Por Paulo Renato Abreu do Opovo, publicado no Portal Geledés –
Neste 13 de maio, dia em que se comemora a abolição da escravatura no Brasil, o Vida&Arte questiona: afinal, a língua portuguesa é livre de racismo?
Seria a expressão “negro quando não suja na entrada, suja na saída” só um dito popular inofensivo? E “como a cor não pega, mulata, mulata eu quero o teu amor” apenas uma marchinha divertida de Carnaval? E o que dizer do trecho “Tia Nastácia, esquecida dos seus numerosos reumatismos, trepou (numa árvore) que nem uma macaca de carvão”, escrito por Monteiro Lobato no livro Caçadas de Pedrinho? Nada mais do que uma metáfora?
No dia em que se comemora a abolição da escravatura no Brasil – data que tem como marco temporal a assinatura da Lei Áurea, em 13 de maio de 1888 –, o Vida&Arte questiona: a língua portuguesa segue escrava do racismo? Palavras e expressões preconceituosas estão camufladas no nosso falar cotidiano?
“A língua portuguesa continua refletindo a cultura da humilhação diária e da desumanização da pessoa negra. A atitude racista ainda está presente entre as pessoas e as instituições”, critica Sandra Petit, coordenadora do Núcleo das Africanidades Cearenses (Nace), da Universidade Federal do Ceará. Ela, que é professora da Faculdade de Educação (Faced), afirma que a presença do racismo na língua portuguesa tem relação direta com o passado escravagista do País. “O termo negro em si não está dizendo que algo é negativo, mas a forma com a palavra é usada e o contexto acabam fortalecendo essa conotação negativa”.
Para a socióloga baiana Ângela Guimarães, o fato de o Brasil ter sido o último país do Ocidente a abolir a escravidão acabou “forjando uma nacionalidade construída na inferioridade do que não é branco”. Coordenadora do Juventude Viva, plano da Secretaria Nacional de Juventude que combate a violência física e simbólica contra jovens negros, Ângela afirma que historicamente a elite branca brasileira acabou dispersando o preconceito racial por meio da linguagem. “Piadas racistas e o uso do verbo denegrir, por exemplo, mostram que o racismo linguístico está enraizado e é usado de forma corriqueira”.

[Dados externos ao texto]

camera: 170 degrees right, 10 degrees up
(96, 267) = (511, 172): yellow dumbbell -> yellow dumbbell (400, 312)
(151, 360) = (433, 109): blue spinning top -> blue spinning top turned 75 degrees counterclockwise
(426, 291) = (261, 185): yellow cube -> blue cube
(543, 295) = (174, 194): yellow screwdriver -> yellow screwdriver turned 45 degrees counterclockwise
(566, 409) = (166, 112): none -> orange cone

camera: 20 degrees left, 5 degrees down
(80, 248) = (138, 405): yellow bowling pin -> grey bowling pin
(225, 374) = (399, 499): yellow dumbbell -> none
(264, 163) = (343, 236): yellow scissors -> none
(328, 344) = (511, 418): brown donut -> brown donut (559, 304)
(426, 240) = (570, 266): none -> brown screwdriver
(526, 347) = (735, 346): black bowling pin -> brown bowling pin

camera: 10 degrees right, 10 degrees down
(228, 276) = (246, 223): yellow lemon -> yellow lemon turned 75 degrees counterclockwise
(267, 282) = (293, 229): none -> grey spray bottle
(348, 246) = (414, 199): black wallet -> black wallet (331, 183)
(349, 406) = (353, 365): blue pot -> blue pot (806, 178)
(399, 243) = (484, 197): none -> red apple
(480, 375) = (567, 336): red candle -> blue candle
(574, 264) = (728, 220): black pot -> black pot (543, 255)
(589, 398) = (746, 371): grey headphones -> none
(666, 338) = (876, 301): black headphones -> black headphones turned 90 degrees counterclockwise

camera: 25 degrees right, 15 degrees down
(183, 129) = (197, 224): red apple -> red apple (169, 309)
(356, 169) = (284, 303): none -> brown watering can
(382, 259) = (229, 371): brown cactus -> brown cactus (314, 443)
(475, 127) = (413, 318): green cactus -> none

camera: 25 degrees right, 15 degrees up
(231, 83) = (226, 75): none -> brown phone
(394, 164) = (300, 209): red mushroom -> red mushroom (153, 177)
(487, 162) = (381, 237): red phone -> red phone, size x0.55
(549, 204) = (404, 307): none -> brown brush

Aby Rodrigues, do Instituto Negra do Ceará (INegra), aponta que a reprodução dessas expressões acontece, principalmente, por falta de informação. “A reflexão é quase inexistente entre a população. E, com certeza, deve haver pessoas que imaginam a conotação negativa, mas que não se preocupam em parar de usá-las”. Aby conta se “incomodar bastante” com associação de negritude à difamação de alguém. “Expressões como ‘magia negra’, ‘a coisa está preta’ e ‘não sou tuas nega’, eu escuto comumente e pouco é comentado sobre a origem desses termos”, questiona.
De “sujo” a “estragado”
Autor de pesquisa sobre os significados do lexema “negro” segundo os escritores brasileiros desde o período da escravidão até a atua1idade, o professor José Lemos Monteiro coletou enunciados de mais de cem obras literárias que evidenciam que “o preconceito de cor está fortemente arraigado em nossa cultura”.
Nos estudos, o professor aposentado da Universidade de Fortaleza (Unifor) concluiu que, dentro da literatura, a negritude está associada a termos pejorativos, como: depravado, sujo, miserável, criminoso, monstruoso, condenado e estragado.
“As palavras têm um campo semântico e, com o uso, o significado vai mudando e pode chegar a dizer exatamente o contrário do que deveria ser”, destaca José Lemos. O pesquisador comenta sobre a importância de avaliar o que está por trás do que falamos. “O significado da palavra não é só o que está lá no dicionário. É um acúmulo de experiências individuais e coletivas”.
A socióloga Ângela Guimarães pondera ser preciso problematizar ainda mais a discussão sobre como a língua portuguesa pode estar perpetuando preconceitos históricos. “É importante desconstruir esse campo simbólico que vai passando de geração em geração e que é violento”.